Stadträtin Ulrike Schneider war als Mitinitiatorin sowohl von der Debatte als auch von der Abstimmung ausgeschlossen. Sie verfolgte die Beratung von der Tribüne des Sitzungssaals aus. Die von ihr eingeholten Stellungnahmen liegen der Redaktion vor.
Wie der Handelsverband die Fragestellung für das Bürgerbegehren bewertet
Was die Wertigkeit des Ackers anbetrifft, bestätigt das Amt für Ernährung, Landwirtschaft und Forsten Schweinfurt, dass der für das Einkaufszentrum vorgesehene Acker "im überwiegenden Teil eine überdurchschnittliche" und ein untergeordneter Teil im Südosten eine "leicht überdurchschnittliche" Ertragsfähigkeit besitzt. Verwiesen wird auf die Boden- und Ackerzahlen von 72/75 bzw. 54/55.

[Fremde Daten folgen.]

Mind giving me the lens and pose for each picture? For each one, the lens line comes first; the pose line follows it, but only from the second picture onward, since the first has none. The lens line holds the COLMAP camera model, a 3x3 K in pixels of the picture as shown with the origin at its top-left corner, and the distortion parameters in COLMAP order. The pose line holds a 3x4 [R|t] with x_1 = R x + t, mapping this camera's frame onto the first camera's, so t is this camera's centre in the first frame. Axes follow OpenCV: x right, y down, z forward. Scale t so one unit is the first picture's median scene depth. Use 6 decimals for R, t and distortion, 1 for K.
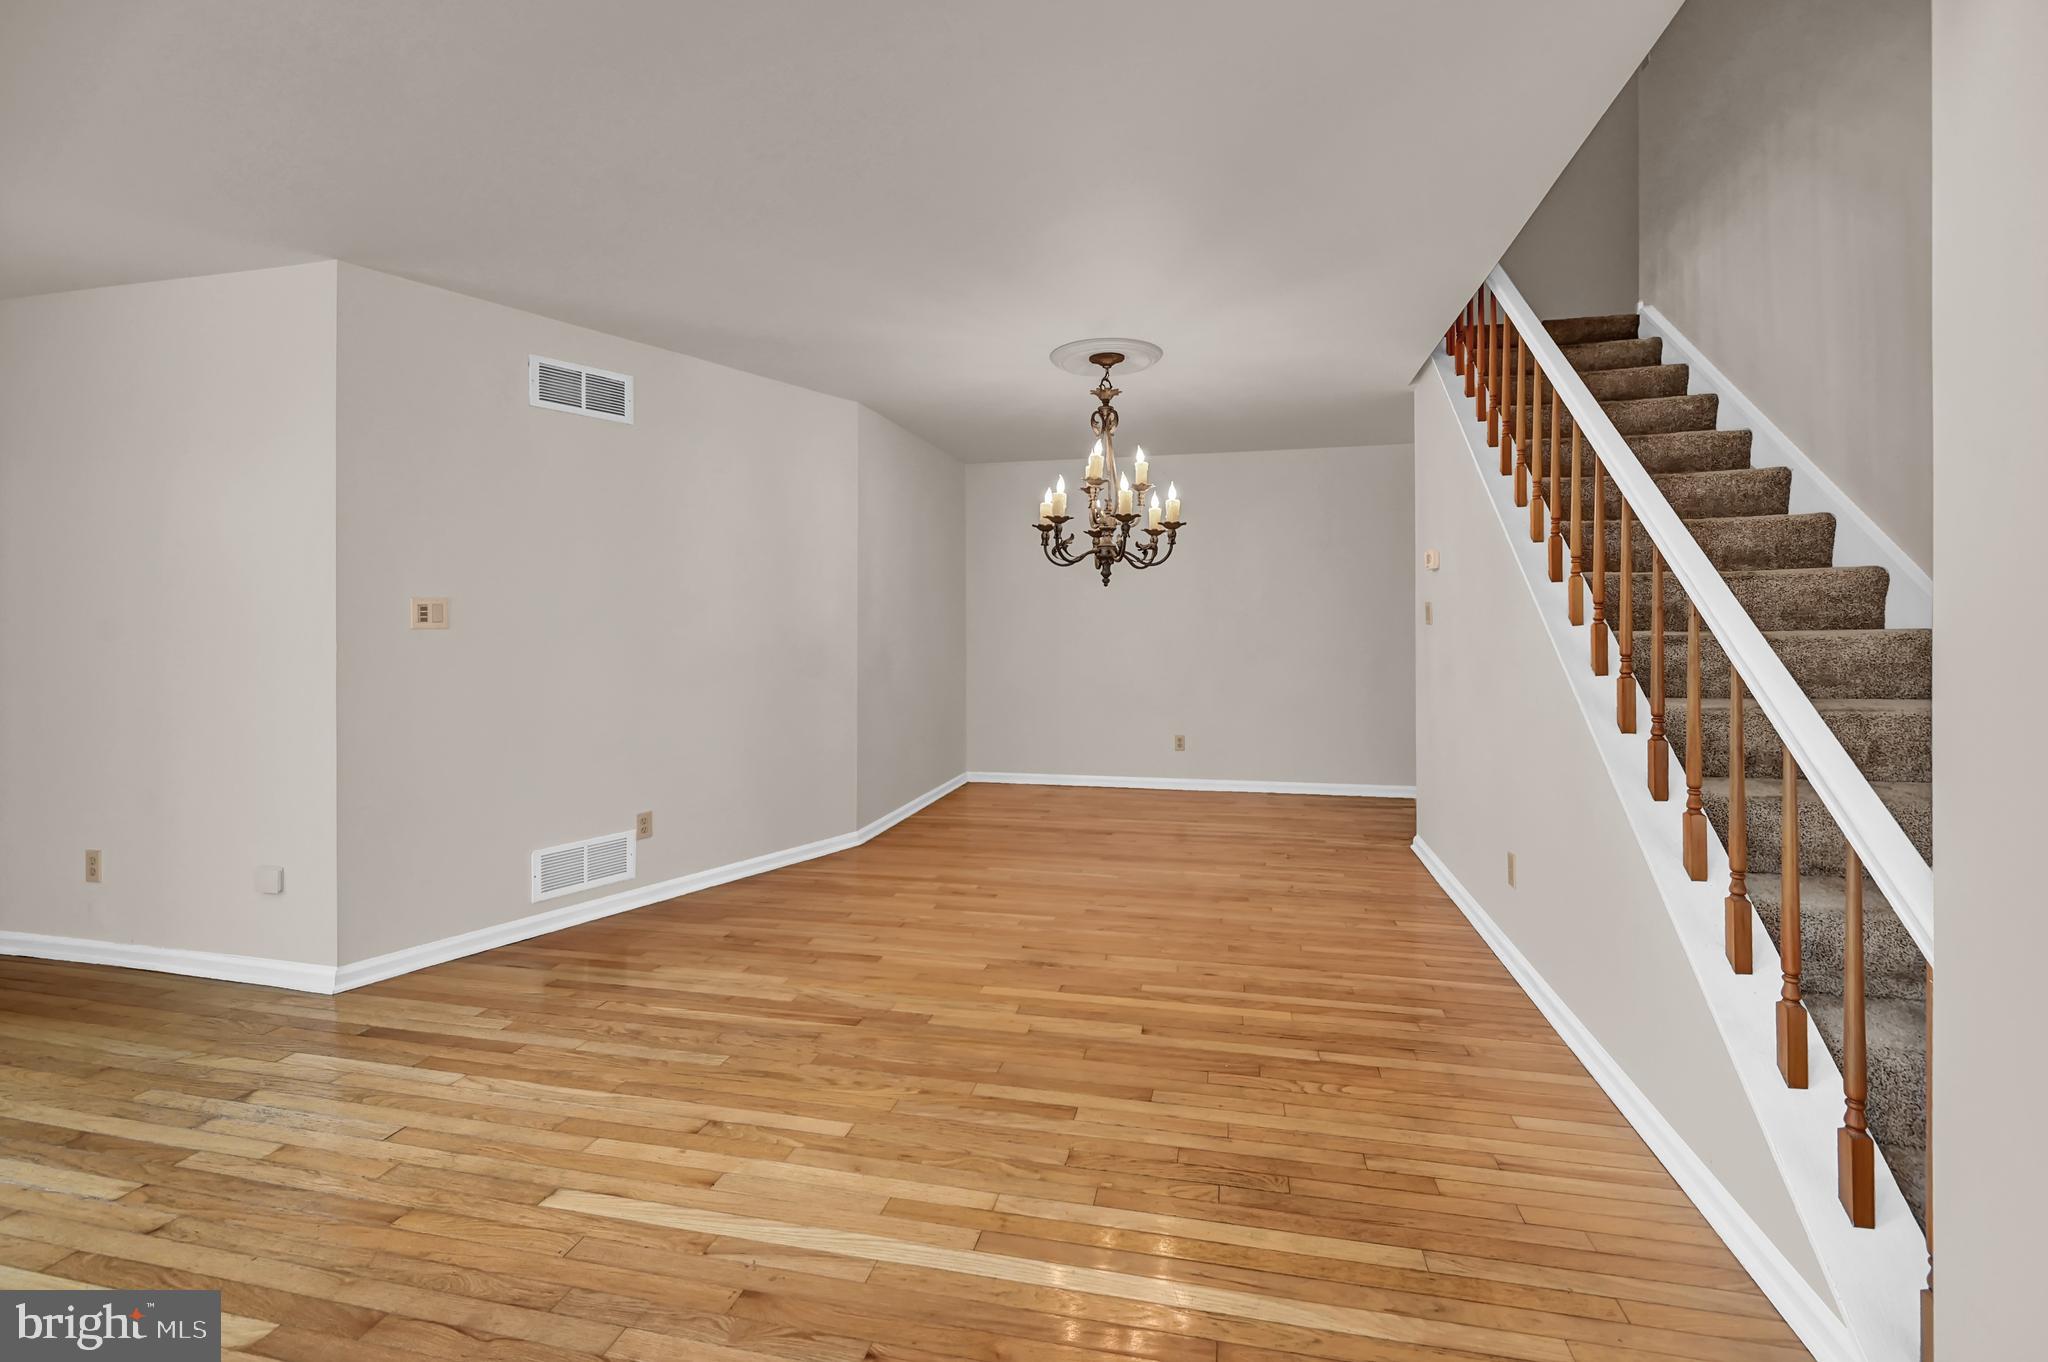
lens RADIAL K [[837.2, 0, 1040.3], [0, 837.2, 631.2], [0, 0, 1]] dist [0.005599, -0.002138]
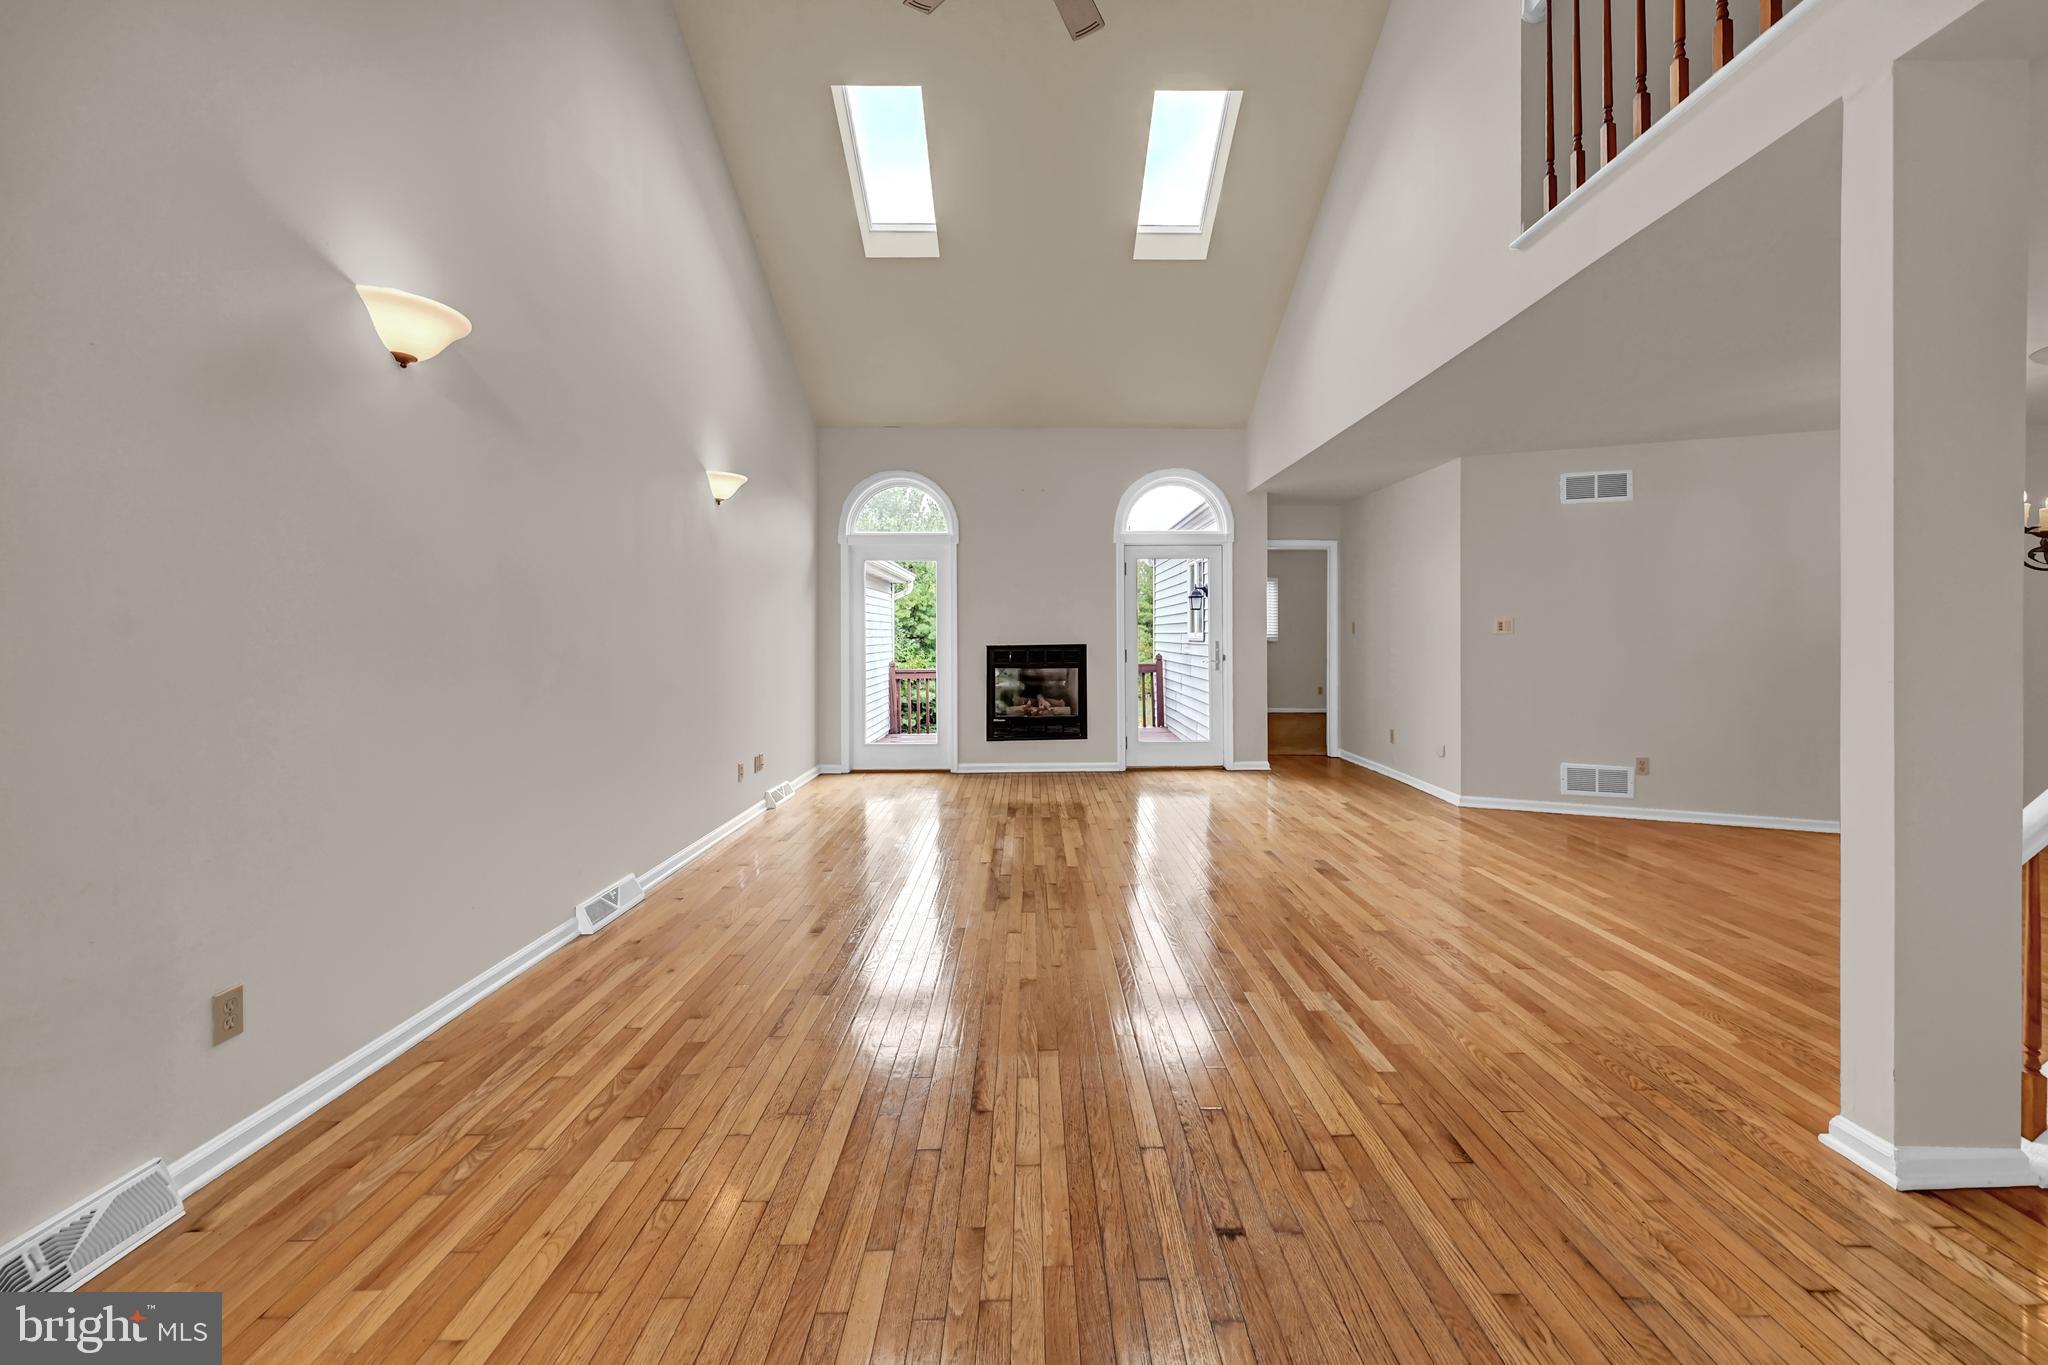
lens RADIAL K [[824.0, 0, 1042.0], [0, 824.0, 629.8], [0, 0, 1]] dist [-0.000996, 0.000588]
pose [[0.227810, -0.002965, -0.973701, 0.934056], [-0.004602, 0.999981, -0.004122, 0.000605], [0.973695, 0.005420, 0.227792, -0.490777]]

Zur Größe des Einkaufszentrums stellt der Handelsverband Bayern fest, dass der Begriff "überdimensioniert" zutreffend sei, weil das geplante Einkaufszentrum "für seinen Zweck zu groß ausgelegt" sei. Verwiesen wird auf die Struktur- und Marktdaten des Einzelhandels 2020 vom Bayerischen Staatsministerium für Wirtschaft, Landesentwicklung und Energie, wonach die beiden geplanten Märkte (Vollsortimenter und Discounter) geeignet seien, 4990 Einwohnerinnen und Einwohner zu versorgen. Dies übersteige den Bedarf in Oberndorf mit 2300 Bürgerinnen und Bürgern um mehr als das Doppelte.

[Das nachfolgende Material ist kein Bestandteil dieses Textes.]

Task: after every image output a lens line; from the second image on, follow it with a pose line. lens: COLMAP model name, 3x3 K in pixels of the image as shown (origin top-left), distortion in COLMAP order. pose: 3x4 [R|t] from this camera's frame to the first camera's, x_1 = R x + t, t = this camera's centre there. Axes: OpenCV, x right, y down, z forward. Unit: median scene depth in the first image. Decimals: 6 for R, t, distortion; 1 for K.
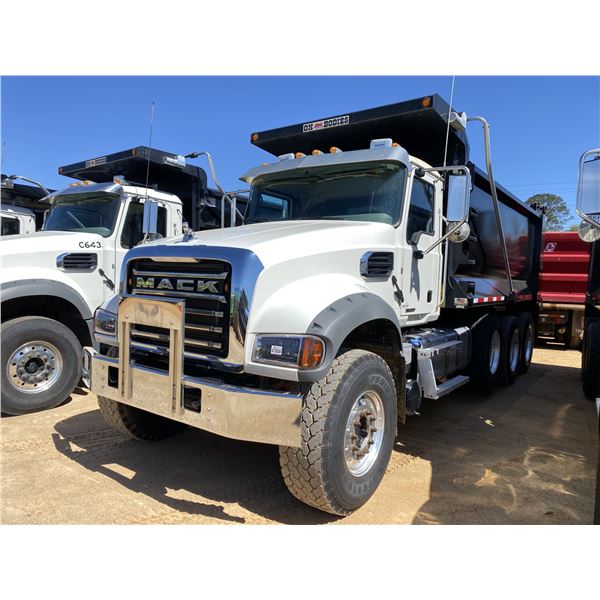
lens RADIAL K [[471.2, 0, 289.3], [0, 471.2, 292.4], [0, 0, 1]] dist [-0.002369, -0.025681]
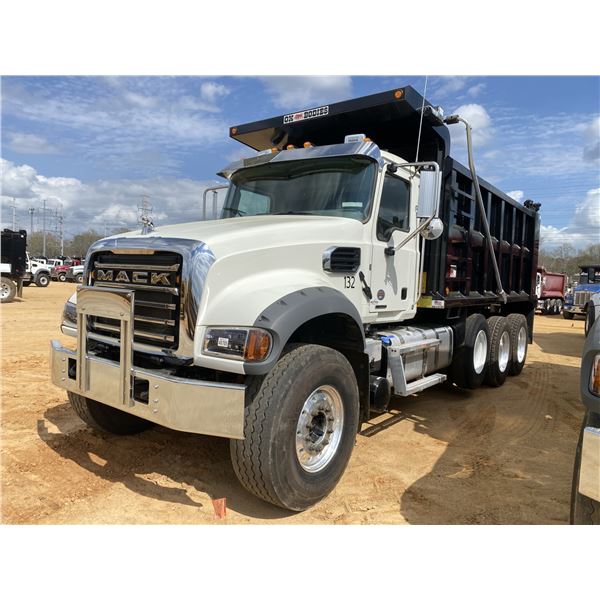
lens RADIAL K [[471.2, 0, 298.6], [0, 471.2, 301.2], [0, 0, 1]] dist [-0.002369, -0.025681]
pose [[0.999908, 0.011422, -0.007341, 0.110389], [-0.011327, 0.999853, 0.012894, 0.017140], [0.007487, -0.012810, 0.999890, 0.010002]]
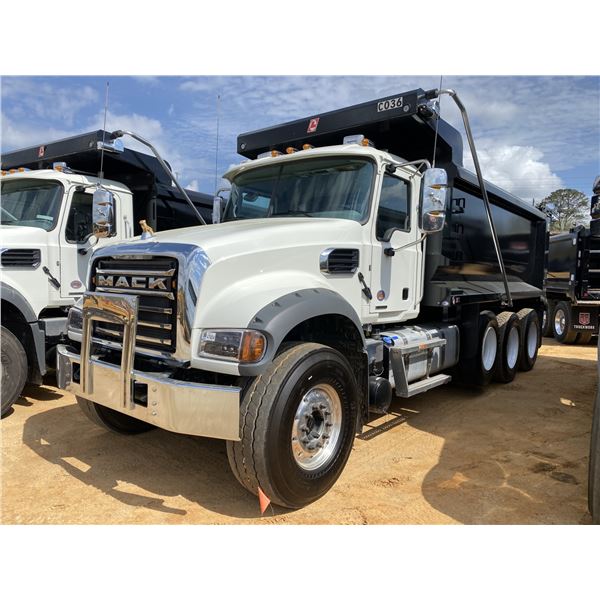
lens RADIAL K [[471.2, 0, 302.0], [0, 471.2, 306.3], [0, 0, 1]] dist [-0.002369, -0.025681]
pose [[0.999365, -0.004987, -0.035277, 0.150506], [0.005764, 0.999742, 0.021968, 0.014531], [0.035158, -0.022158, 0.999136, 0.002908]]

2024 endet die Stillhalteverpflichtung des GRes, im Oktober 2023 wird der Bürgermeister neu gewählt. Die Bürgerinitiative geht von einer klaren Positionierung gegen den erneuten Bauversuch eines Einkaufstempels als ein wichtiges Wahlkriterium aus, weil ein neues Einkaufszentrum an dieser Stelle unnötig ist. Aber man weiß ja nicht, wie weit vergangene Träume wieder hochkommen. Also aufgepasst.
Sehr erfreulich, dass alle Fraktionen im Stadtrat einstimmig (!) den Weg frei gemacht haben für den Bürgerentscheid!

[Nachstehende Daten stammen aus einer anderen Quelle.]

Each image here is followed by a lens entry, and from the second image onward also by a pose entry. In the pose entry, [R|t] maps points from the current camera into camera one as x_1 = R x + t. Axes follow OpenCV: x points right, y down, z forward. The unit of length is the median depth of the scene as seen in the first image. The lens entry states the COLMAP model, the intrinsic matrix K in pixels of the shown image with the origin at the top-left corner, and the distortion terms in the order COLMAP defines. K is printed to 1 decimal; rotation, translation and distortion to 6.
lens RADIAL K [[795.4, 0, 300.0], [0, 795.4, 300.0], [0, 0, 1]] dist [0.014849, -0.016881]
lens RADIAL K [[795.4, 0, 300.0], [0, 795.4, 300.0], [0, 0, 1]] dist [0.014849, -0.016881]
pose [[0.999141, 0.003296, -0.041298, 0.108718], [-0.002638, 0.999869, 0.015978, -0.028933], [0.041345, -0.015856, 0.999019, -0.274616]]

Ebenfalls erfeulich: Der peinliche Versuch der Projektentwickler per E-Mail an alle Stadträte Desinformationen zu streuen ging absolut verdient nach hinten los. Sowohl von der Referentenseite als auch von den Stadträten wurden die "Argumente" zu Recht verrissen. Die Tricks des PR-Beraters Prof. Dr. Schwatlo boten Anlass zum Fremdschämen.
Man kann nur hoffen, dass die Projektentwickler und ihr PR-Berater dieses Ergebnis zum Anlass nehmen, Ihre Vorgehensweise zu überdenken.